DRSLTR 1 filename1.htm DRSLTR

ALSTON & BIRDLLP

One Atlantic Center

1201 West Peachtree Street

Atlanta, GA 30309-3424

404-881-7000

Fax: 404-253-8131

www.alston.com

 

Kyle Healy    Direct Dial: 404-881-4421    Email: kyle.healy@alston.com

November 20, 2015

Ms. Era Anagnosti

Legal Branch Chief

Office of Financial Services

Division of Corporation Finance

U.S. Securities and Exchange Commission

100 F Street, N.E.

Washington, D.C. 20549-7561

 

Re:      

First South Bancorp, Inc.

Amendment No. 1 to Draft Registration Statement on Form S-1

Submitted October 30, 2015

CIK No. 0001649749

Dear Ms. Anagnosti,

On behalf of First South Bancorp, Inc. (the “Company”), this letter sets forth the Company’s responses to the comments of the staff (the “Staff”) of the Division of Corporation Finance of the Securities and Exchange Commission set forth in its letter dated November 12, 2015 (the “Comment Letter”), regarding the above-referenced amendment no. 1 to draft registration statement on Form S-1 (the “Draft Registration Statement”). The Company has also revised the Draft Registration Statement in response to the Staff’s comments and is submitting concurrently with this letter Amendment No. 2 to the Draft Registration Statement (“Amendment No. 2”), which reflects these revisions and updates and clarifies certain other information.

For the convenience of the Staff, each comment from the Comment Letter is restated in italics prior to the response to such comment. Page references in the text of this letter correspond to pages and captions in Amendment No. 2. We are also sending, under separate cover, a marked copy of Amendment No. 2 showing the changes to the Draft Registration Statement submitted on October 30, 2015.

Prospectus Summary, page 1

Overview, page 1

 

1. We note your response to comment 2. We believe that your prospectus summary should provide a brief description of your commercial lending and mortgage banking services and not solely focus on the markets where you provide these services. Please comply with our prior comment two in full.

 

 

Atlanta • Beijing • Brussels • Charlotte • Dallas • Los Angeles • New York • Research Triangle • Silicon Valley • Washington, D.C.


November 20, 2015

Page 2

Response: In light of the Staff’s comment, the Company has revised its disclosure on page 3 of the Draft Registration Statement to provide a brief description of the Company’s banking, including commercial lending, and mortgage banking services.

Community Markets, page 5

Market characteristics and mix, page 5

 

2. We note your response to comment 3. Please tell us whether the information provided by SNL Financial was commissioned by you for use in the registration statement.

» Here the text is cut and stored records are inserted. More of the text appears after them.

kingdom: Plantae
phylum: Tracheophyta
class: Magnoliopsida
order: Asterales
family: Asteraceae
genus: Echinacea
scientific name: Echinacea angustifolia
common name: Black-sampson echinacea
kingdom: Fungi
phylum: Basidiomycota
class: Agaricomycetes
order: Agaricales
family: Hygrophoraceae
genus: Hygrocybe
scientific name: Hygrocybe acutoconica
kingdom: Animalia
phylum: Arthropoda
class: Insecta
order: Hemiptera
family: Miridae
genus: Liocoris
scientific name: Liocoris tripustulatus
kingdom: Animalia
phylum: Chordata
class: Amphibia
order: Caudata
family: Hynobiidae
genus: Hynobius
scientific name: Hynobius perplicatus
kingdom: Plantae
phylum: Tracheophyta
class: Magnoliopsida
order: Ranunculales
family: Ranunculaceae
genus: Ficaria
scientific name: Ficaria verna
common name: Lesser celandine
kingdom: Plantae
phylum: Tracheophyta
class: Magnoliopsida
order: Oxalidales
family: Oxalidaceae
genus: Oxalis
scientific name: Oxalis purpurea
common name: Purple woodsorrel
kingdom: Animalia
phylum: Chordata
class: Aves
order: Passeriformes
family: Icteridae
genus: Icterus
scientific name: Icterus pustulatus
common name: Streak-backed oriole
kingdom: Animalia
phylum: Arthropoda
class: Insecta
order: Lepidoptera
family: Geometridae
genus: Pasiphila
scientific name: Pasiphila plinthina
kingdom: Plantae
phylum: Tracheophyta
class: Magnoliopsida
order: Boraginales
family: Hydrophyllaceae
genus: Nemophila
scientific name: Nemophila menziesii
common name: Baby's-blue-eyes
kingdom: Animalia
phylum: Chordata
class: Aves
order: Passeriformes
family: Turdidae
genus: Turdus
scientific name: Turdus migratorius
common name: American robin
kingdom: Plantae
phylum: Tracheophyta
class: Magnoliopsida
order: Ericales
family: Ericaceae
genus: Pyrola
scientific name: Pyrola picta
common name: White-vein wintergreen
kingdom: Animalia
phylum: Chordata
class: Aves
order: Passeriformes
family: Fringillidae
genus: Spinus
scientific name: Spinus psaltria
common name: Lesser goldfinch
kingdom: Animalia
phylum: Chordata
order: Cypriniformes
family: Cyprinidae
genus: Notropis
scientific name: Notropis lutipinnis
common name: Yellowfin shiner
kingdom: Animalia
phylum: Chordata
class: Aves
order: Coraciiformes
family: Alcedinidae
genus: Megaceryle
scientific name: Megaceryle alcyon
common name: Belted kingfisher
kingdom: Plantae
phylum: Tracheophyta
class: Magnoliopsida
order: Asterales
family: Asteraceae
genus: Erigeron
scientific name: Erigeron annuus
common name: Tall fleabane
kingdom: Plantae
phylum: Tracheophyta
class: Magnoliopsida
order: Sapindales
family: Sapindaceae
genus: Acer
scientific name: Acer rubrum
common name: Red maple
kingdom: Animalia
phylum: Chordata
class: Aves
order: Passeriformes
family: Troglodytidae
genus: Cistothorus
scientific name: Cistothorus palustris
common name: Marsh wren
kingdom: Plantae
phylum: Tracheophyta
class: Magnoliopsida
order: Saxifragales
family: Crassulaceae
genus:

In this regard, we refer you to the disclosure and consent requirements of Rule 436 under the Securities Act.

Response: The information provided by SNL Financial included in the Draft Registration Statement was not commissioned by the Company for use in the Draft Registration Statement. SNL Financial is a well-known provider of data to the banking industry. The information appearing in the Draft Registration Statement from SNL Financial is derived from publicly available sources (namely the FDIC’s summary of deposit surveys). As a result, we do not believe that Rule 436 under the Securities Act is applicable to the information appearing in the Draft Registration Statement that is sourced from SNL Financial.

Executive compensation, page 166

Deferred compensation, page 167

 

3. We note your response to comment 7 stating that the deferred compensation agreement with the company’s CEO “operates most similarly to a defined contribution plan” and that you have disclosed this compensation pursuant to Item 402(c)(2)(ix)(E) of Regulation S-K. As an emerging growth company, you appear to have complied with the reduced executive compensation disclosure requirements of a smaller reporting company. As such, we note that Instruction 2 to Item 402(n)(2)(ix) states, among other things, that benefits paid pursuant to defined benefit and actuarial plans are not reportable as All Other Compensation unless accelerated pursuant to a change in control. Moreover, we note that in Note 22 to your consolidated financial statements, the deferred compensation arrangement with the CEO is described as an unfunded obligation “to reward service prior to December 31, 2014 in a fixed amount payable in cash upon the earliest occurrence of the following: separation of service, change in control of the Company or December 31, 2019.” Given the nature of this deferred compensation arrangement, its disclosure would appear to fall within the ambit of Item 402(q)(1) of Regulation S-K. Please advise or revise the summary compensation table accordingly.


November 20, 2015

Page 3

Response: In light of the Staff’s comment, the Company has revised the summary compensation table on page 170 of the Draft Registration Statement to remove the dollar value of the benefit payable under Mr. Holmes’ Deferred Compensation Agreement from the “All Other Compensation” column of the summary compensation table.

Sincerely,

/s/ Kyle Healy

Kyle Healy

cc: Christopher T. Holmes, Chief Executive Officer, First South Bancorp, Inc.